Tuesday, 14 May 2013

Loose end tied up

Over the years I'd often idly wondered whether or not there was a connection between my BAIN ancestors from Caithness, and those of a BAIN family with origins supposedly from Caithness, who lived in my childhood district (Central Otago, NZ).
Failing a connection to mine, what about one to the other BAIN family who also arrived in Dunedin about the same time, give or take 10-20 years, in the 1860s/1870s?
Attempts at connecting the latter BAIN family, that of William and Jacobina (MANSON) BAIN to my BAINs had failed, but we did end up connecting them, distantly, by the MANSONs.

The Central Otago BAINs worked back to a William, butcher, brought up in Kaikourai, Dunedin, emigrating about 1857 from Wick with his parents.
His marriage certificate said his parents were a George & Jessie BAIN and the most likely candidate was George Traill BAIN in Dunedin, BUT George and Jessie hadn't married until 1864, which didn't really "fit".

This week an idle web search brought up an article in the Otago Daily Times (the Dunedin paper) about a BAIN family reunion last year for descendants of George Traill BAIN and included a snippet that George had emigrated with wife Elizabeth, dtrs Catherine and Margaret and son William, in 1862 on the Silisia, wife and an infant dying on the voyage.

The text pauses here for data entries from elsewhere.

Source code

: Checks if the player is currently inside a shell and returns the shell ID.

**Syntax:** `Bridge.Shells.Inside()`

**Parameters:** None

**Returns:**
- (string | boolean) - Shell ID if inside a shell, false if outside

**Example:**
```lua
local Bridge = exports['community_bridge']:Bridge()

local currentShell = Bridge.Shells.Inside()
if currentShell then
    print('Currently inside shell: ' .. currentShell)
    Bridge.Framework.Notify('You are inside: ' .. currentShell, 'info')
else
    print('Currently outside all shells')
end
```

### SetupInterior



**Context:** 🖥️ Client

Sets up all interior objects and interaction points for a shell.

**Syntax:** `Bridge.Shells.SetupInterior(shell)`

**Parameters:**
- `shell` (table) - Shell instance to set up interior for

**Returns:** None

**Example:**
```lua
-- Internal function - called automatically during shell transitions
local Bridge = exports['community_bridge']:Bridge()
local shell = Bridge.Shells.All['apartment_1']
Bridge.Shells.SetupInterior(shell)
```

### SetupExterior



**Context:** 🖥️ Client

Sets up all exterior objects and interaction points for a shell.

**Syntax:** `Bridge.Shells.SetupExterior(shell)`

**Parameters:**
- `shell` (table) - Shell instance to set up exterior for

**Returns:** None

George's cousin Janet later coming out to look after the children, and then marrying George.
This was sufficient information to identify the likely family as being that of William BAIN & Catherine SUTHERLAND of Thurdistoft (1841) then Tain (Catherine, 1851).
A fellow member of the Caithness Family History Society's message board had provided their 1841 census details some years ago, and it included Margaret, Catherine and William, of the right ages.

After all that it doesn't look as if they're likely to match my BAINs of Latheron (Clashscribie), but it was a satisfying loose end tied up.

Tuesday, 7 May 2013

How lucky can you get?

Genetic genealogy, aka using DNA testing to (dis)prove theories and relationships between family trees, can be the luck of the draw.

Does anyone actually still exist that would be eligible for the appropriate test?
Has anyone with the right surname and genes tested yet?
Were the any mishaps down the generations between the shared ancestors?

You may recall the story of what happened when I voted at our local body elections a year or two back.

There is now a sequel.

Since then John has been back to England and met up with some of his newfound maternal grandmother's relations, but the GOVIER connection was still unproven/unsolved.  Was he actually a GOVIER by descent or in name only?

DNA testing, and a match to a GOVIER descendant of the Pitminster (Somerset) GOVIERs would be a great start to confirming that his step-grandfather was his actual grandfather despite the grandparents marrying in the year following his father's birth..

Along came a suitable price reduction in the entry level test for Y-DNA. This was enough for John to venture forth, with a bit of prompting. We had even found a couple of potential candidates from the Pitminster line to contact if necessary.

He was cautioned that at 12 markers it was more likely that he would get a number of matches from a variety of surnames, and that it really was only the start of the process, unlikely to be at all definitive given that such matches share an ancestor hundreds, if not thousands of years ago, rather than within genealogical time frames.

The Y-DNA12 results arrived today.
How many matches - one.
Surname - his.
Most distant ancestor - the same William GOVIER of Pitminster Somerset.

I'm not sure I want to suggest further testing and see this match fade away as the markers increase!